We were no longer striking and organizing to win new reforms and better lives. We were in increasingly bitter fights to hold on to what we had won in the past. Corporations lined up eager to buy our hospitals and schools, and our governments were eager to sell them. And bosses hatched plans to snatch back pensions. https://www.socialist.ca/node/2432

The gift of COVID

Of course there was another way to keep our pension money in their pockets: get rid of all those old people. After all, they aren’t worth anything anymore, they aren’t working and their appetite for consumptions is lower.

The obstacle is that people generally like their mums and dads, their grammas and grampas. And of course elders aren’t worthless. They have a wealth of hard earned experience and, most precious of all in a system that fosters forgetfulness, memory.

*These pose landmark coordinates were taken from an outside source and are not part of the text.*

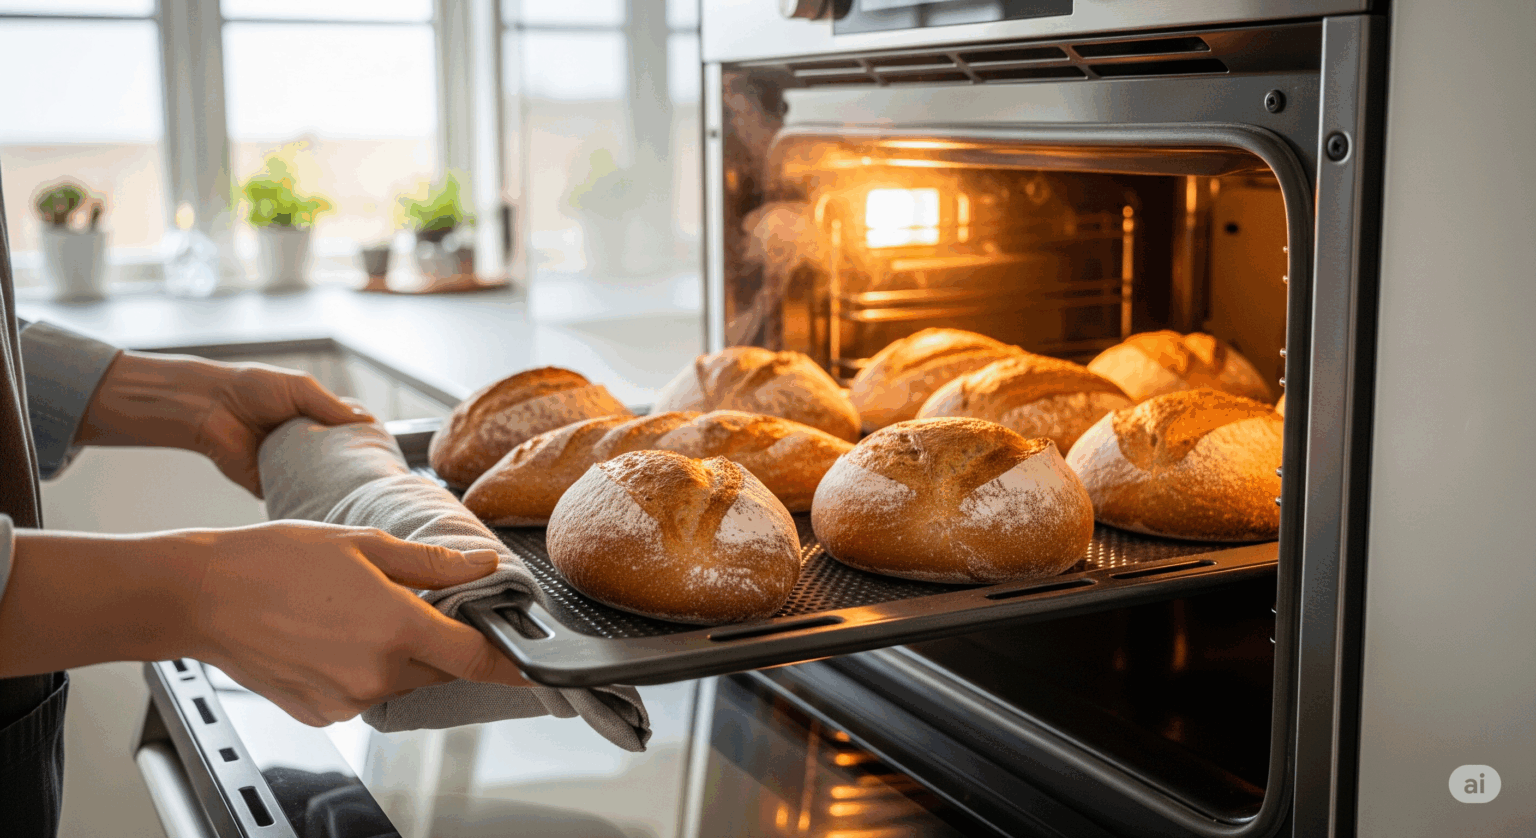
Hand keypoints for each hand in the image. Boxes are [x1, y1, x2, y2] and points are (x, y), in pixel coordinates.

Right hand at [1, 523, 528, 726]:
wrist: (200, 595)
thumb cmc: (273, 561)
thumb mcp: (364, 546)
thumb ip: (432, 565)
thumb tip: (483, 570)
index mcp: (396, 630)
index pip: (476, 658)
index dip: (512, 665)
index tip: (536, 670)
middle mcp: (376, 674)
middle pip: (438, 666)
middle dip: (438, 639)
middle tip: (409, 602)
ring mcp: (346, 699)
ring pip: (400, 678)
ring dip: (396, 651)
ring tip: (352, 610)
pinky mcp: (320, 713)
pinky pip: (363, 691)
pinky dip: (360, 667)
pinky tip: (329, 634)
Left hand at [78, 351, 373, 495]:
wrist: (208, 406)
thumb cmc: (251, 387)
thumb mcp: (299, 388)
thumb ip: (330, 407)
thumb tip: (367, 422)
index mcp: (313, 420)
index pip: (347, 435)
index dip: (364, 444)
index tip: (385, 455)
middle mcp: (303, 445)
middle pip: (336, 463)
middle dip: (353, 471)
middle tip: (376, 482)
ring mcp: (287, 467)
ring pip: (317, 483)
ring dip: (332, 489)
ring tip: (358, 499)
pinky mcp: (268, 485)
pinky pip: (291, 498)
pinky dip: (305, 503)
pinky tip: (326, 508)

Enter COVID, an opportunistic virus that struck hardest at the weakest demographics, the chronically ill, the disabled and the elderly. While populations and blindsided governments scrambled for a way to slow the pandemic’s spread, some of the more cold-blooded sections of the ruling class recognized that, amid the confusion, fear and death, lay the answer to their problem.

Not for a second was their concern for humans life and health. Their alpha and omega was to keep the wheels turning and the profits flowing. So we began hearing about the need for a “balanced approach” that would protect the economy. And as COVID’s impact came clearer, we began hearing about “herd immunity” – a thinly veiled argument for a mass eugenic experiment based on “survival of the fittest”. And if the fittest were usually the richest, so much the better.

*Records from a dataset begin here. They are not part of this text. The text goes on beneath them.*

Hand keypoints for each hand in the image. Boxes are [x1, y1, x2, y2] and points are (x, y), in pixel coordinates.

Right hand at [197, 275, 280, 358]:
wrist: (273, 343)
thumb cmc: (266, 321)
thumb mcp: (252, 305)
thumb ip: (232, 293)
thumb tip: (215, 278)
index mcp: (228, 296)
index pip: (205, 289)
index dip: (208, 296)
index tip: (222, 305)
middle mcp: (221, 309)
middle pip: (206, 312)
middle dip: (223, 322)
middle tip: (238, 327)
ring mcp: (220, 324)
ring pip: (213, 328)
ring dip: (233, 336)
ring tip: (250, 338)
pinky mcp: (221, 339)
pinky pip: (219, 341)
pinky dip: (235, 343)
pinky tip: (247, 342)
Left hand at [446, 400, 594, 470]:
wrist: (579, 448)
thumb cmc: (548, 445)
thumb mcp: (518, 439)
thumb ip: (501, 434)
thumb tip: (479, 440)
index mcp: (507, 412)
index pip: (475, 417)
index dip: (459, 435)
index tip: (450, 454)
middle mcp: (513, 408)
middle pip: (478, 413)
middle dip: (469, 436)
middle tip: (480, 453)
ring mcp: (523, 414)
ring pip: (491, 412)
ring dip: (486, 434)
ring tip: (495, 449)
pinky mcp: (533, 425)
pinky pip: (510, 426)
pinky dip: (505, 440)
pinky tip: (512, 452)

The response to COVID by Britain and then-PM Boris Johnson provides a case study of the “let it rip” herd immunity strategy. A current public inquiry into Johnson and his Tory government’s handling of the health emergency is hearing word like “mad and dangerous” While the description fits, I believe it soft-pedals the sinister intent behind it.

A glimpse into that intent in Johnson’s reported belief that COVID was “nature’s way of dealing with old people.”

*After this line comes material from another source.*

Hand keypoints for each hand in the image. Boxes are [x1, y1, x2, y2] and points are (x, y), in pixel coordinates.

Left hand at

Johnson’s chief scientific advisor at the time, Sir Patrick Vallance, wrote in his diary that Johnson "thinks the whole thing is pathetic and Covid is just nature's way of dealing with old people - and I am not entirely sure I disagree with them".

The diary also notes Johnson was "obsessed with older people accepting their fate and letting the young get on with life and the economy going" and "we should let the old people get it and protect others".

Not that Johnson minded the idea of some young workers dying too. His former chief aide, Lord Lister, confirmed to the inquiry that his boss had ranted, “No more fucking lockdowns—let the bodies pile high in their thousands.”

All this is described as evidence of confusion and indecision. In fact, it is simply the logic of capitalism stripped bare.

A human-focused heath policy would protect the most vulnerable. A capital-focused policy would eliminate the vulnerable and protect more “valuable” workers.

Has the system passed judgement on Johnson for his deliberately murderous policies? He recently was promoted to the advisory board of the International Democracy

 Union, alongside Stephen Harper. The IDU is an influential group of high profile politicians and corporate heads dedicated to fostering ‘free market” absolutism, eliminating pubic services and promoting far-right politics around the globe.

Of the 175,000 COVID deaths under Johnson’s watch in the first 2 pandemic years, 7 out of 10 were elderly. Think of the pensions saved!